**Information shown:**
● ● ● ● ● ● ●

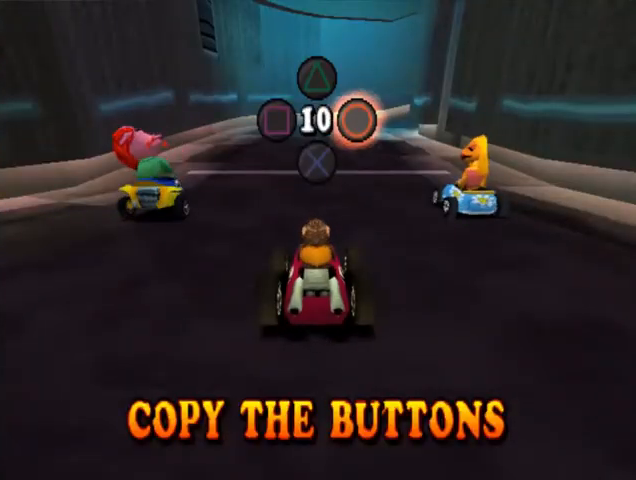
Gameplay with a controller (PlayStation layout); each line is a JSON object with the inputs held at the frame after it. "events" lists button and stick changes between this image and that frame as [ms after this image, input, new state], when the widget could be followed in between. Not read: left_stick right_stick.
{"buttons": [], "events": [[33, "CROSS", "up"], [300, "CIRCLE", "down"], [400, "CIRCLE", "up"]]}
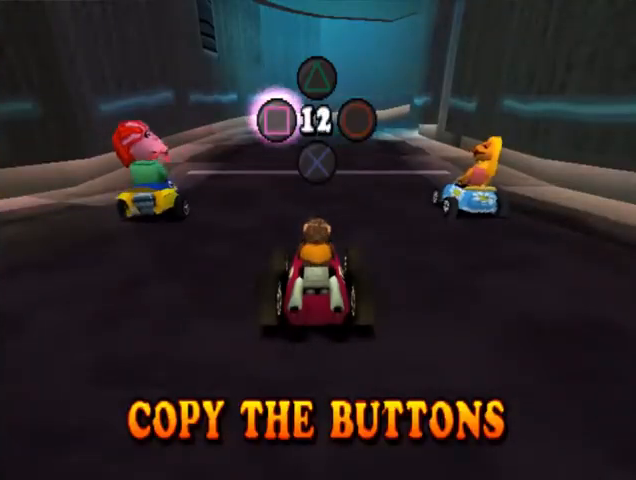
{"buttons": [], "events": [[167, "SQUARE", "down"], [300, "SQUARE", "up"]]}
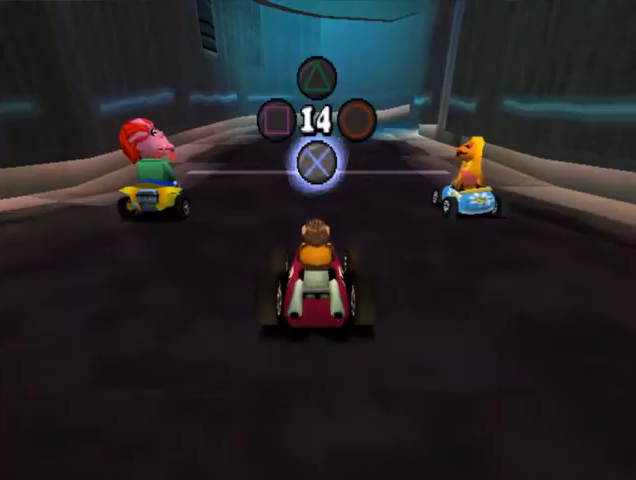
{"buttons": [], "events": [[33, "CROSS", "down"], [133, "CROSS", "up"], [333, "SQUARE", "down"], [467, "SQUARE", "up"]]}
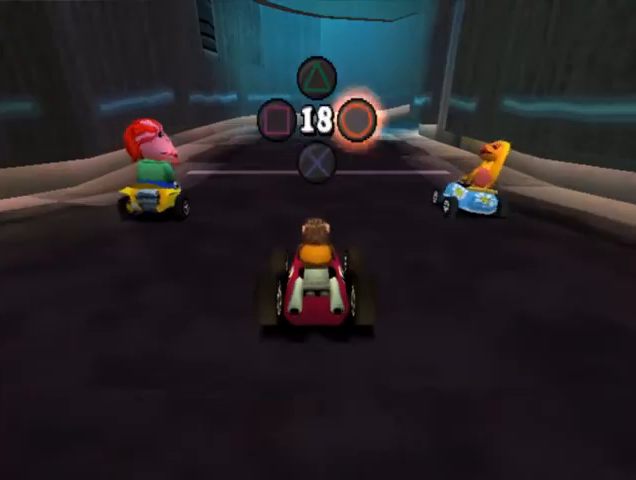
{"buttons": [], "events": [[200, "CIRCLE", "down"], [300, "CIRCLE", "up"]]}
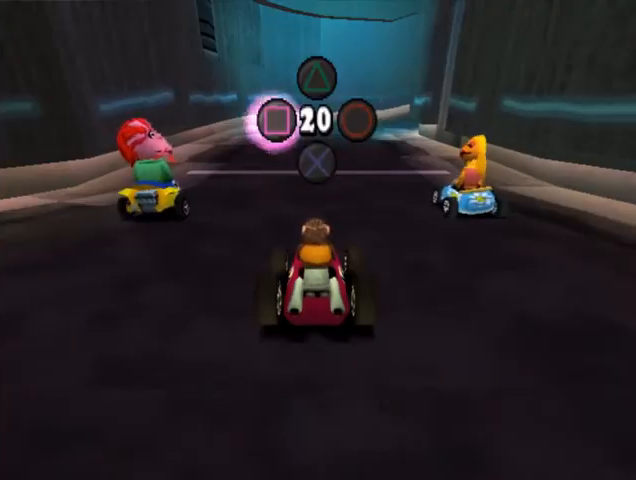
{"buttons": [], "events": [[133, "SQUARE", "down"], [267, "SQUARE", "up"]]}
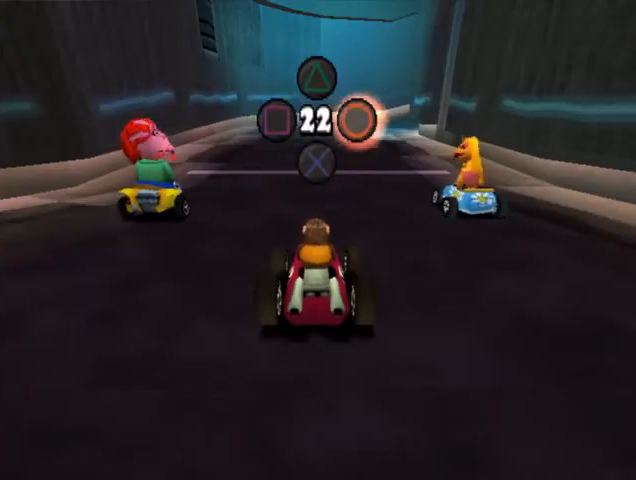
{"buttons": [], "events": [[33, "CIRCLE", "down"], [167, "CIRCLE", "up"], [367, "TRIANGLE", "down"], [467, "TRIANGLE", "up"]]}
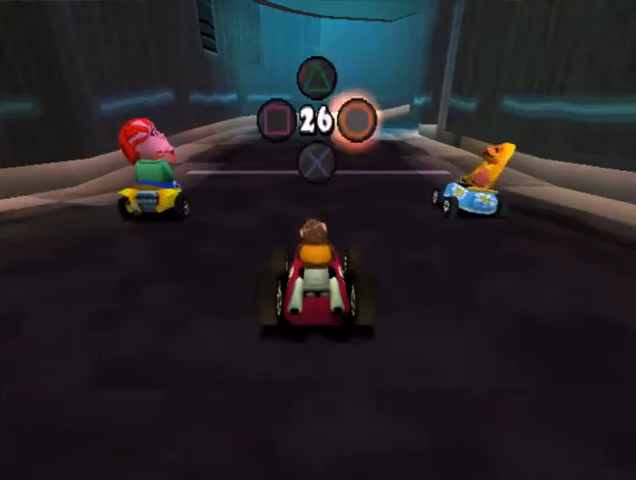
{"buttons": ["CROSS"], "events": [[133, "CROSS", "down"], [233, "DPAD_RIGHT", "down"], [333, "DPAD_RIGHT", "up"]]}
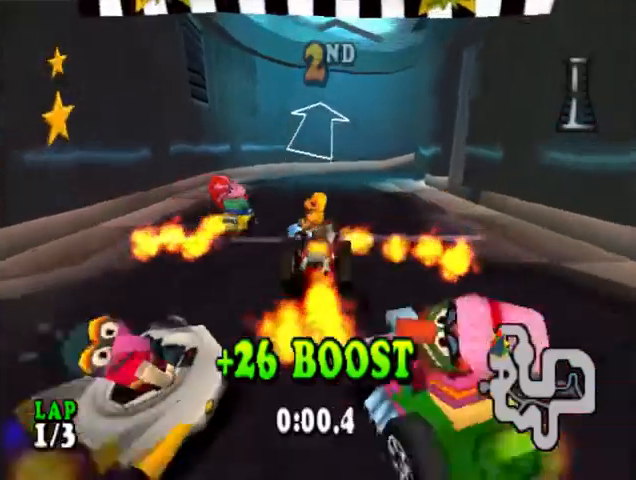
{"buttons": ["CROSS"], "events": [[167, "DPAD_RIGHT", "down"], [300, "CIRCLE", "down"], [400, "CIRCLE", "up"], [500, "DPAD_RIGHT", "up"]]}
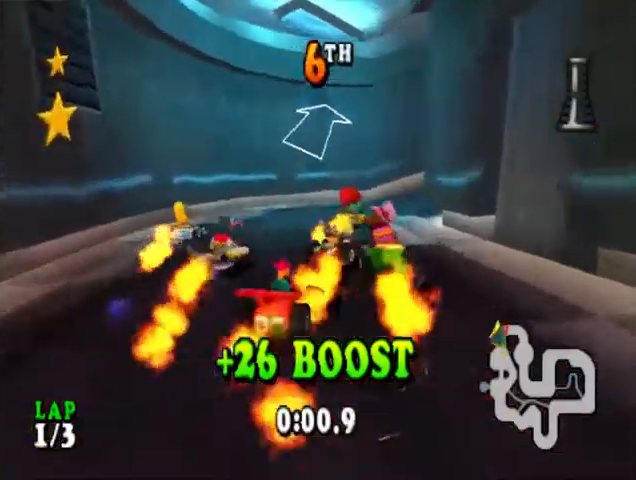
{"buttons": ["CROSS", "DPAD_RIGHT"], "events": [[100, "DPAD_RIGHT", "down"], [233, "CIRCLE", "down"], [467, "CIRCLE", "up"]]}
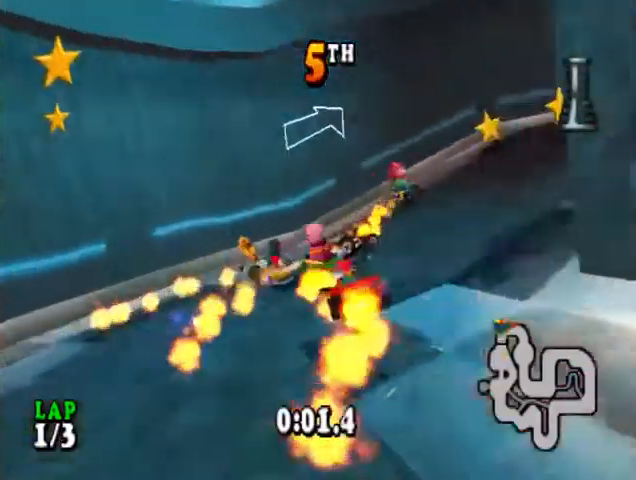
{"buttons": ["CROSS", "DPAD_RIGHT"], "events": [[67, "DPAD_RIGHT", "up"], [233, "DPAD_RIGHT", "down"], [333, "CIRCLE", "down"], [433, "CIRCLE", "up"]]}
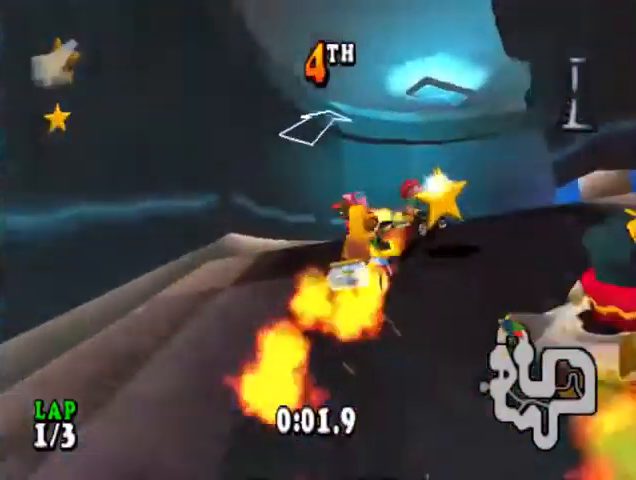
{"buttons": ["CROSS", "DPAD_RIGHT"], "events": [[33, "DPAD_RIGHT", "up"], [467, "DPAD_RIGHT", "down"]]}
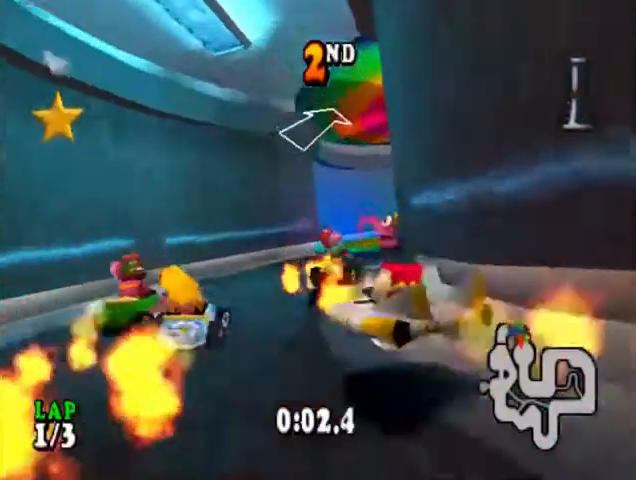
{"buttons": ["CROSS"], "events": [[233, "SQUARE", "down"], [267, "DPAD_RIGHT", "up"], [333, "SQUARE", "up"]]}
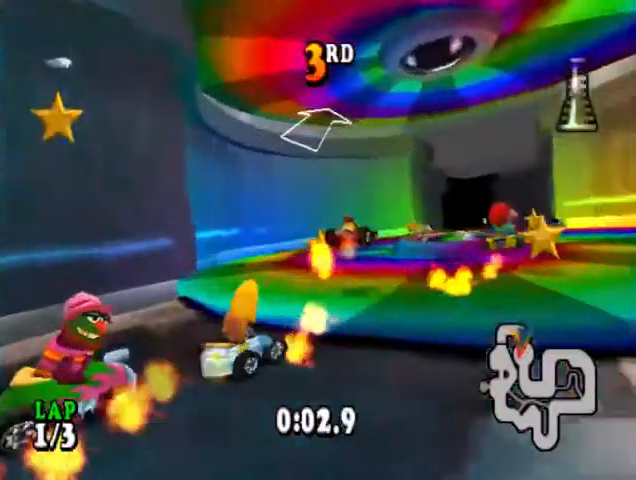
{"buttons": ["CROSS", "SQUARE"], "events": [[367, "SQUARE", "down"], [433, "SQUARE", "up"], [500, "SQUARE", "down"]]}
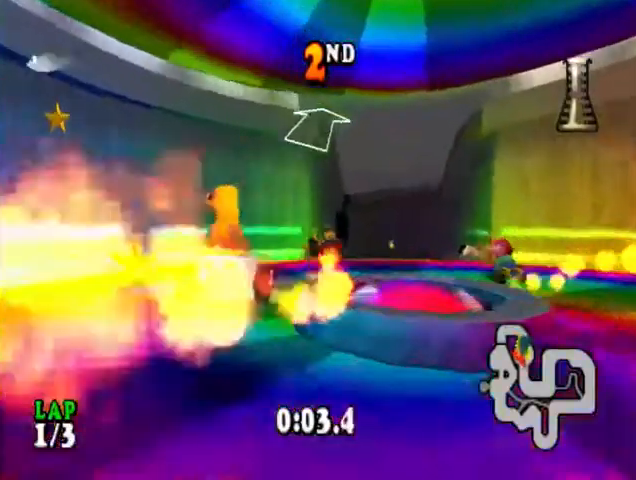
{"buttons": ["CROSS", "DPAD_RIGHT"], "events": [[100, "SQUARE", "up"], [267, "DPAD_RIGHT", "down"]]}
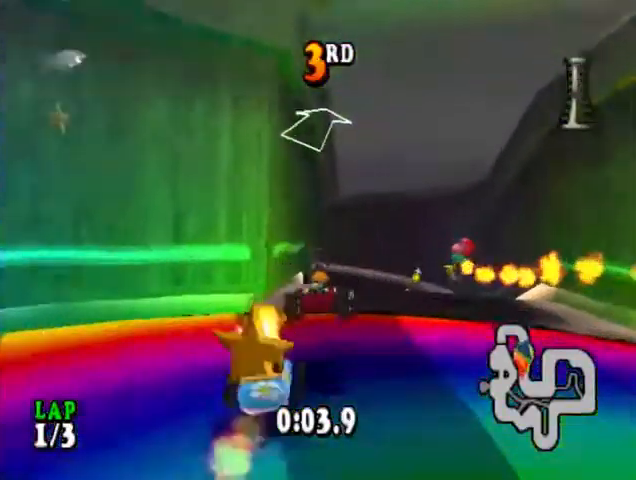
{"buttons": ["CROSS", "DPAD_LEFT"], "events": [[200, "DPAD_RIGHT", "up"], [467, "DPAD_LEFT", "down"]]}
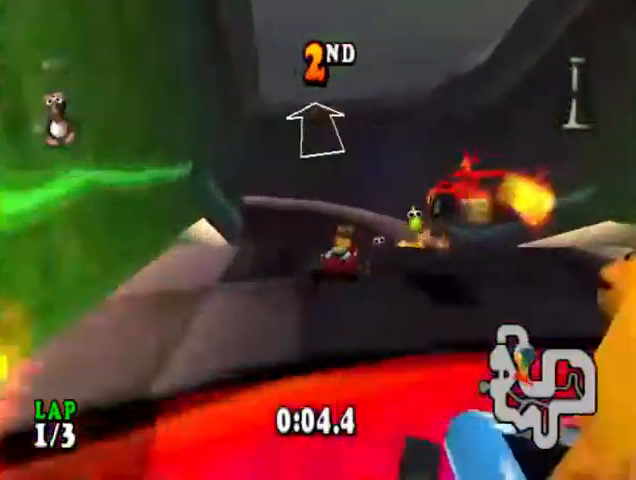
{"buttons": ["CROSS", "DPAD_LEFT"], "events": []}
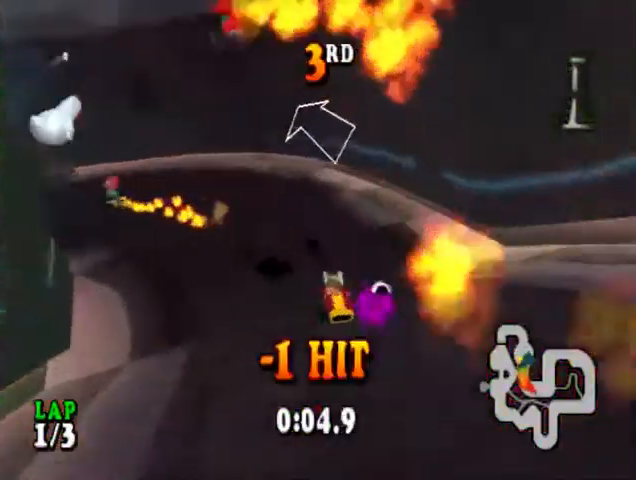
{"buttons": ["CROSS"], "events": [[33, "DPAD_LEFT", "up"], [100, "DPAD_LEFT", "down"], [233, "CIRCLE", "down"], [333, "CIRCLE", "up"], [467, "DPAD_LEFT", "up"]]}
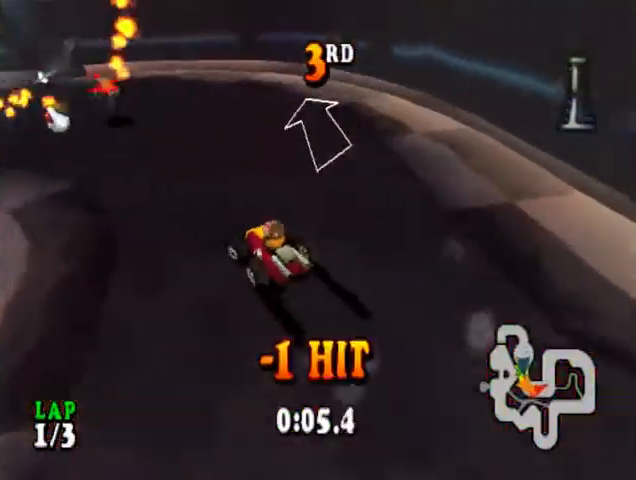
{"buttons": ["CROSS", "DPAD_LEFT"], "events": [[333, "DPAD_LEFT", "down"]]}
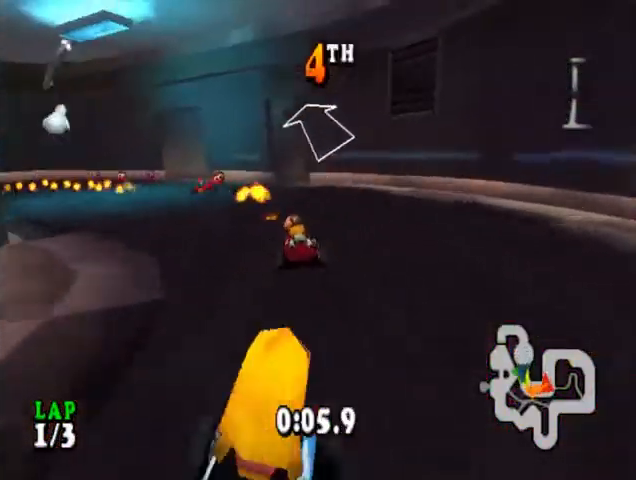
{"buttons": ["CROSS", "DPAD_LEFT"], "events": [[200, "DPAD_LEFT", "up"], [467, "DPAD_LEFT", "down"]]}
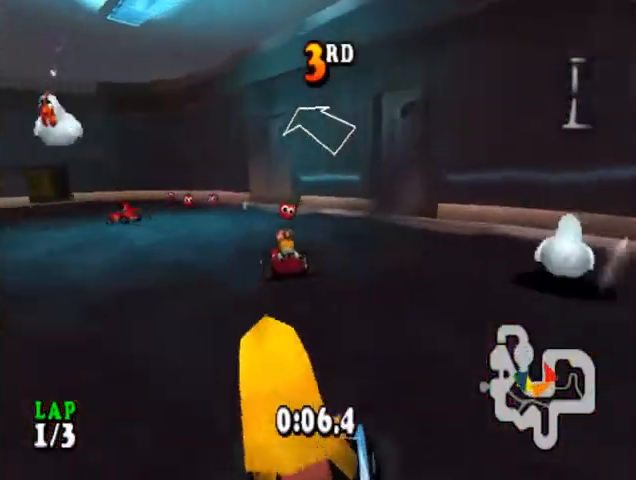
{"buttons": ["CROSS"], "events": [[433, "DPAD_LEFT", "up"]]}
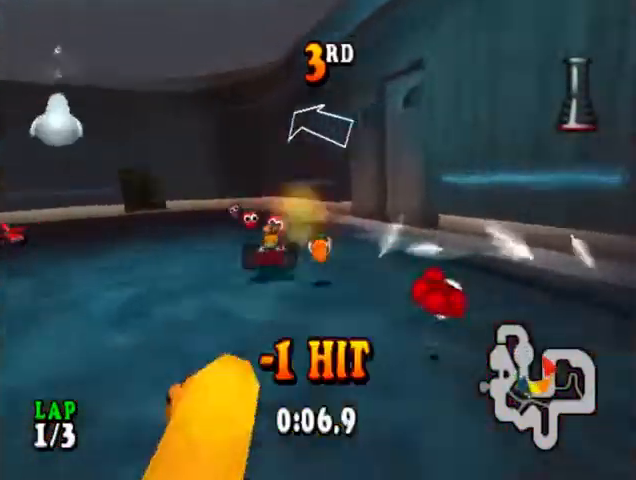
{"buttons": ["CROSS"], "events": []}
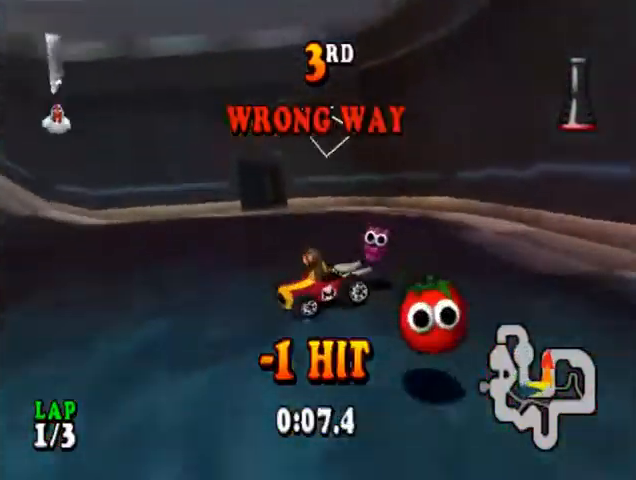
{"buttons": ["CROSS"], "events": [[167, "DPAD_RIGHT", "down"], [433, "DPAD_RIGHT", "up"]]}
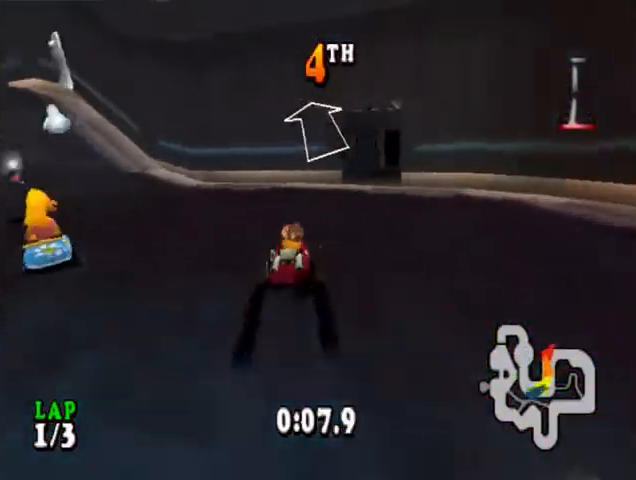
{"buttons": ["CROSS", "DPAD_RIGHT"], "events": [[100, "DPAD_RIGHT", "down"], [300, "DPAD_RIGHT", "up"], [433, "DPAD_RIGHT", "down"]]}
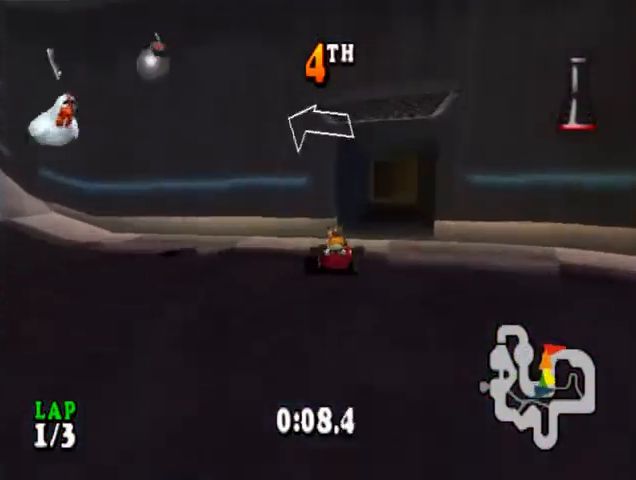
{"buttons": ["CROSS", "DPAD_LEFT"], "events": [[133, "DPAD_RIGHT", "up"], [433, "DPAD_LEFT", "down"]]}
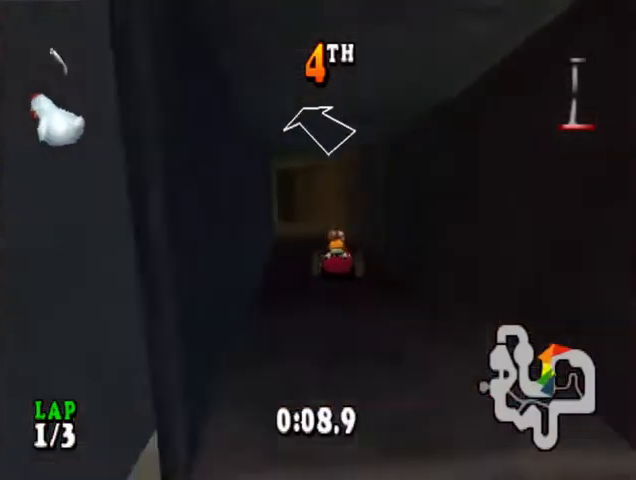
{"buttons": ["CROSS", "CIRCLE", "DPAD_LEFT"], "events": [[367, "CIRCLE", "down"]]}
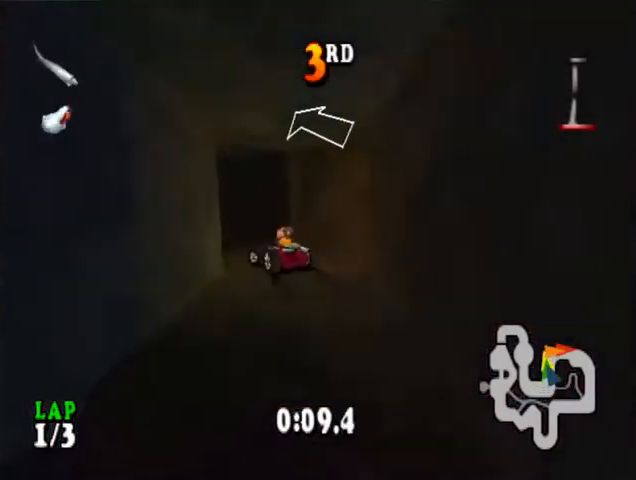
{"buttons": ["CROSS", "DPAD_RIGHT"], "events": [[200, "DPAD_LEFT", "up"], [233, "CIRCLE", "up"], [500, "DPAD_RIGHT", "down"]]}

● ● ● ● ● ● ●

**What you should do:**
The string to find is "SQUARE"; copy every line of the listing that has it.

**Solution below:**
{"buttons": [], "events": [[167, "SQUARE", "down"], [300, "SQUARE", "up"]]}
{"buttons": [], "events": [[33, "CROSS", "down"], [133, "CROSS", "up"], [333, "SQUARE", "down"], [467, "SQUARE", "up"]]}
{"buttons": [], "events": [[133, "SQUARE", "down"], [267, "SQUARE", "up"]]}
{"buttons": ["CROSS"], "events": [[233, "SQUARE", "down"], [267, "DPAD_RIGHT", "up"], [333, "SQUARE", "up"]]}
{"buttons": ["CROSS", "SQUARE"], "events": [[367, "SQUARE", "down"], [433, "SQUARE", "up"], [500, "SQUARE", "down"]]}
{"buttons": ["CROSS", "DPAD_RIGHT"], "events": [[100, "SQUARE", "up"], [267, "DPAD_RIGHT", "down"]]}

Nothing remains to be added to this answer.